Required action: Could you take the account of the racehorse's switch from dirt to turf further, starting right after its final sentence?

Passage for review:
= = = = = = =

Watanabe had talks with Carrot Farm that he wished to send the horse to a turf race, but "he lost a good timing to send the horse to such race as the horse did pretty well at dirt races", by which point the horse had already turned 5 years old. He was initially set to start the season in the Yahagigawa Tokubetsu (Dirt 1800m) on March 19, but 36 horses had registered to run in the race, meaning the horse would be barred from running due to there being too many horses. Because of this, and with the horse's condition improving, the horse was entered in to a turf race for the first time, which was the Awaji Tokubetsu (Turf 2600m) held the same day. The horse won the race, which also happened to be his first win in 14 months. Following this, the horse was sent to turf races. After finishing third on the Sunshine Stakes (2500m) and Ryokufu Stakes (2400m), the horse won the June Stakes held over a course of 2400m at Tokyo Racecourse.

After a 4 months break, the horse was entered in to his first graded race with Kohei Matsuyama, the Kyoto Daishoten, held on October 10. The race started with Unicorn Lion taking the lead, with the horse running from behind the pack as Boccherini, Aristoteles, and Win Mighty trailing the runner. As the pack compacted around the 4th corner, Matsuyama whipped to urge the horse to push up, and the horse took the lead, winning the race with a 2 and a half length lead and covering the last three furlongs in 33.2 seconds. This marked the horse's first grade race victory.

= = = = = = =

Saved entries:

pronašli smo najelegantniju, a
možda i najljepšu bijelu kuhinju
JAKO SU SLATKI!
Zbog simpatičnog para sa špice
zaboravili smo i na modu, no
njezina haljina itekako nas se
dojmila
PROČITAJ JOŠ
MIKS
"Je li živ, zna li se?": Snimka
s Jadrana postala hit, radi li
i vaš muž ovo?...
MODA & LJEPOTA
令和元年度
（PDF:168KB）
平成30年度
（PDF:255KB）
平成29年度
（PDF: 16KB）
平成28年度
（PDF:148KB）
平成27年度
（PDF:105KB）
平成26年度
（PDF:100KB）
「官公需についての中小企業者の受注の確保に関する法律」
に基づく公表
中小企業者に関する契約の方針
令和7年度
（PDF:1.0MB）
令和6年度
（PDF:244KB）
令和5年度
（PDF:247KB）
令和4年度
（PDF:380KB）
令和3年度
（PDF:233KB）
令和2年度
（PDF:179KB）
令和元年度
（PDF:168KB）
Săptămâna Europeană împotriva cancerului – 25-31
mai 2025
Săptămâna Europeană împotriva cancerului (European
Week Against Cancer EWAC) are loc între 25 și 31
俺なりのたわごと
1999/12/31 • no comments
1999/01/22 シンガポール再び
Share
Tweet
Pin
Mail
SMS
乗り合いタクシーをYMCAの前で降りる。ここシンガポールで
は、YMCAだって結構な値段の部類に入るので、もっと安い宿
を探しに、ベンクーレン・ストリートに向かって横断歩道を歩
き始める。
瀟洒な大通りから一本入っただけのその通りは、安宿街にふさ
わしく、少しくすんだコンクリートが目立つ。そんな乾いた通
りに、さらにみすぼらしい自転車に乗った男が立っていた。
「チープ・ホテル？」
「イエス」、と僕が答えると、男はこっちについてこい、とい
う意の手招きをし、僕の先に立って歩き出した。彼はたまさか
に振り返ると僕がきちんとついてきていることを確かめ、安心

= = = = = = =

Exercise result:
On November 27, the horse was entered in to the Japan Cup with Ryan Moore as his jockey. The race was seen as a three-way race between the Derby and Dubai Sheema Classic winner Shahryar, Danon Beluga, who finished the Tenno Sho (Autumn) the month before at 3rd place, Kyoto Daishoten-winner. The race, while light on Japanese trained horses due to Titleholder and Do Deuce competing in the Prix de l'Arc de Triomphe as well as Tenno Sho (Autumn) winner Equinox heading straight to the Arima Kinen, saw most of the betting being placed on Japanese trained horses.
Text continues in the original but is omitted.